By Renee Boucher Ferguson  |  Posted 2002-03-11 Email Print this article Print
 
 
 
 
 
 
 

Six months after the terrorist attacks on the United States, government offices and integration software makers are showing some progress in their work to close the information loop among agencies at the federal, state and local levels.

Six months after the terrorist attacks on the United States, government offices and integration software makers are showing some progress in their work to close the information loop among agencies at the federal, state and local levels. Tibco Software Inc., for instance, is readying tests of its new Intelligence Analyst Framework, a hub-and-spoke EAI (enterprise application integration) model for collaboration among agencies. The Palo Alto, Calif., company said it expects to have pilot programs in place at federal intelligence agencies within 30 to 60 days. The software offers a repository where each agency can store data. It also provides a network connection through which users at the various agencies can request information in any of the hubs. The requests travel on Tibcos proprietary bus software.
The framework is primarily for new intelligence information. However, Tibco officials said that since the network will be built using its messaging backbone, legacy information could be retrieved for data analysis.
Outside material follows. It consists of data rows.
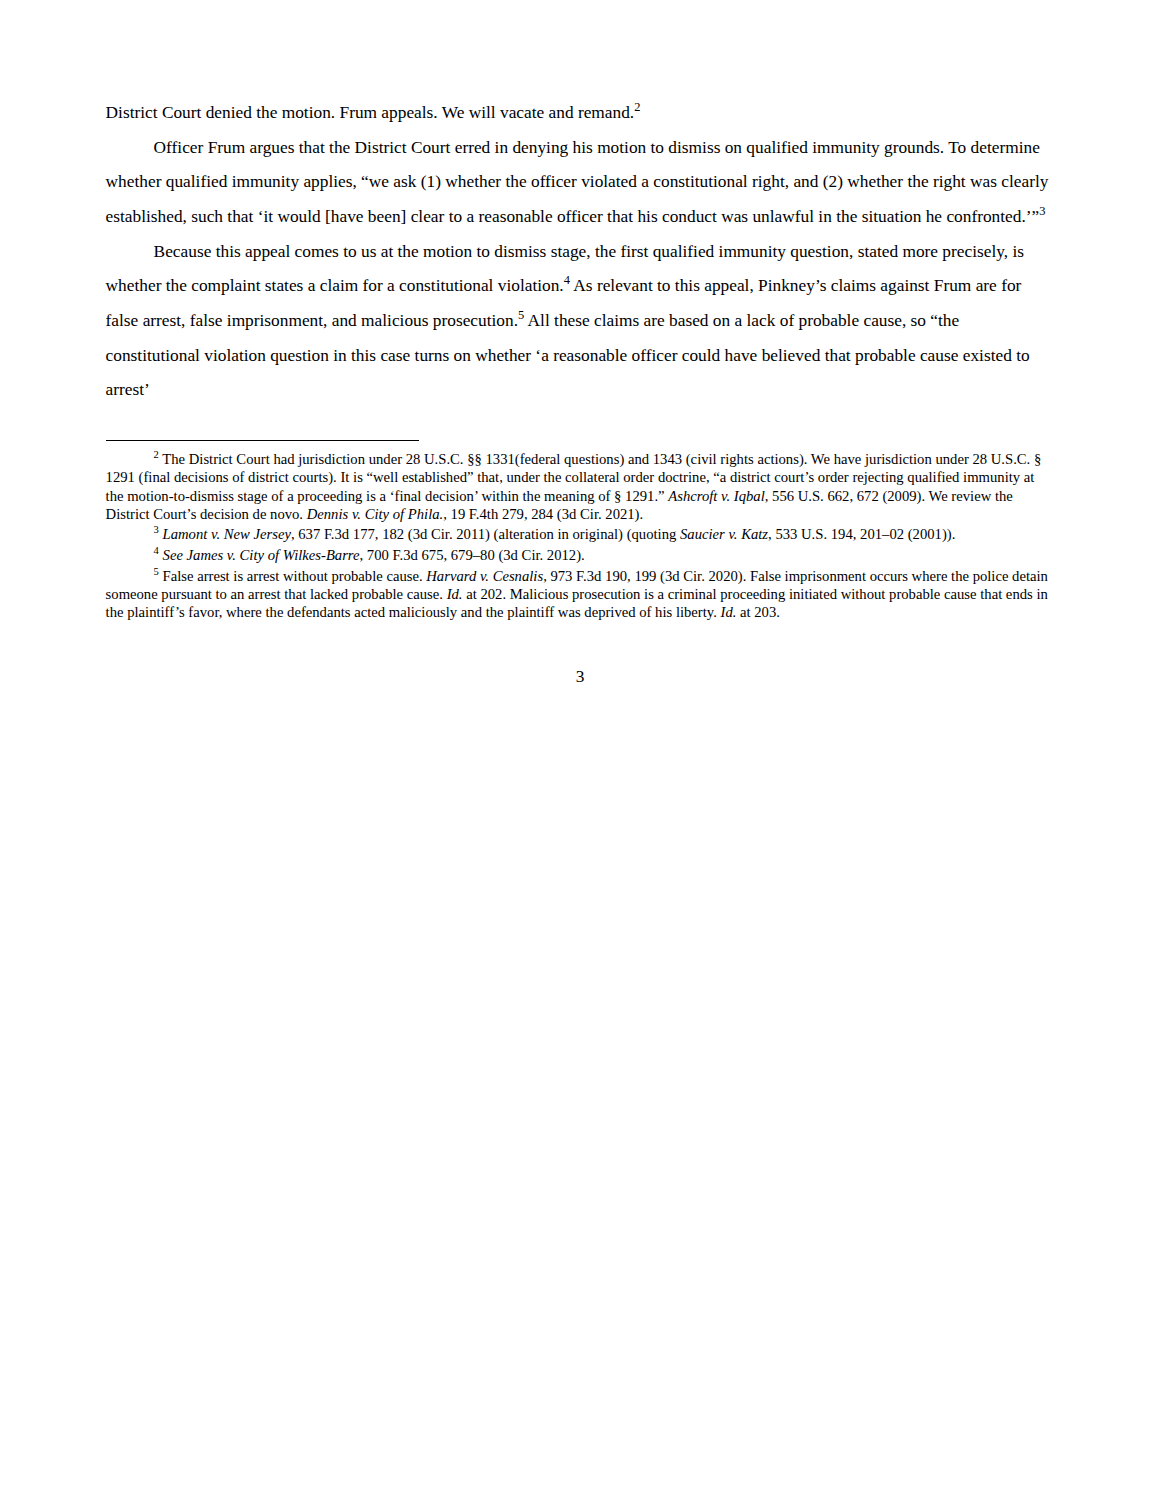District Court denied the motion. Frum appeals. We will vacate and remand.2
Officer Frum argues that the District Court erred in denying his motion to dismiss on qualified immunity grounds. To determine whether qualified immunity applies, “we ask (1) whether the officer violated a constitutional right, and (2) whether the right was clearly established, such that ‘it would [have been] clear to a reasonable officer that his conduct was unlawful in the situation he confronted.’”3
Because this appeal comes to us at the motion to dismiss stage, the first qualified immunity question, stated more precisely, is whether the complaint states a claim for a constitutional violation.4 As relevant to this appeal, Pinkney’s claims against Frum are for false arrest, false imprisonment, and malicious prosecution.5 All these claims are based on a lack of probable cause, so “the constitutional violation question in this case turns on whether ‘a reasonable officer could have believed that probable cause existed to arrest’
2 The District Court had jurisdiction under 28 U.S.C. §§ 1331(federal questions) and 1343 (civil rights actions). We have jurisdiction under 28 U.S.C. § 1291 (final decisions of district courts). It is “well established” that, under the collateral order doctrine, “a district court’s order rejecting qualified immunity at the motion-to-dismiss stage of a proceeding is a ‘final decision’ within the meaning of § 1291.” Ashcroft v. Iqbal, 556 U.S. 662, 672 (2009). We review the District Court’s decision de novo. Dennis v. City of Phila., 19 F.4th 279, 284 (3d Cir. 2021).
3 Lamont v. New Jersey, 637 F.3d 177, 182 (3d Cir. 2011) (alteration in original) (quoting Saucier v. Katz, 533 U.S. 194, 201–02 (2001)).
4 See James v. City of Wilkes-Barre, 700 F.3d 675, 679–80 (3d Cir. 2012).
5 False arrest is arrest without probable cause. Harvard v. Cesnalis, 973 F.3d 190, 199 (3d Cir. 2020). False imprisonment occurs where the police detain someone pursuant to an arrest that lacked probable cause. Id. at 202. Malicious prosecution is a criminal proceeding initiated without probable cause that ends in the plaintiff’s favor, where the defendants acted maliciously and the plaintiff was deprived of his liberty. Id. at 203.
3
Separately, WebMethods Inc., of Fairfax, Va., this week will open its Federal Business Unit, which offers EAI technology to connect the silos of intelligence information that reside in the dozens of federal agencies. Connecting those systems, which often grew over the years in isolation, became an immediate priority after it became known that various agencies had some information on some of the Sept. 11 terrorists but none of them had enough information to put the complete picture together. "[After Sept. 11,] we went through a high-paced scenario where people were laying out requirements for more funding—figuring out which projects get funded," said Mark Forman, associate director for IT and e-government at the U.S. Office of Management and Budget, in Washington. "Now we have to shift gears, from figuring out what to do and funding requirements to actually taking the money and delivering the results, putting together integrated business processes."
The OMB is working with the Office of Homeland Security to implement an integration plan. President Bush is requesting in his 2003 budget that more than $722 million be spent on homeland security IT programs to improve intelligence gathering and information sharing among agencies. The OMB late last month released its official e-government strategy. According to the plan, the office this week will produce a set of generally accepted component-based technology models to guide it in developing an architecture for horizontal and vertical agency integration. By the end of next month, it will deliver a federal enterprise architecture repository focused on four areas: homeland security, social services, economic stimulus and back-office operations. The OMB has a short-term integration goal of creating a cross-agency workflow or tool. In the long term, Forman said he expects "essentially a replacement of the legacy way of doing work." Forman wouldnt name specific vendors whose products are being considered, but he said some agencies have determined what technologies they need to enhance integration. "Obviously, middleware has become crucial," said Forman. "Web services has become more relevant, and along with Web services is a business model for making those things work."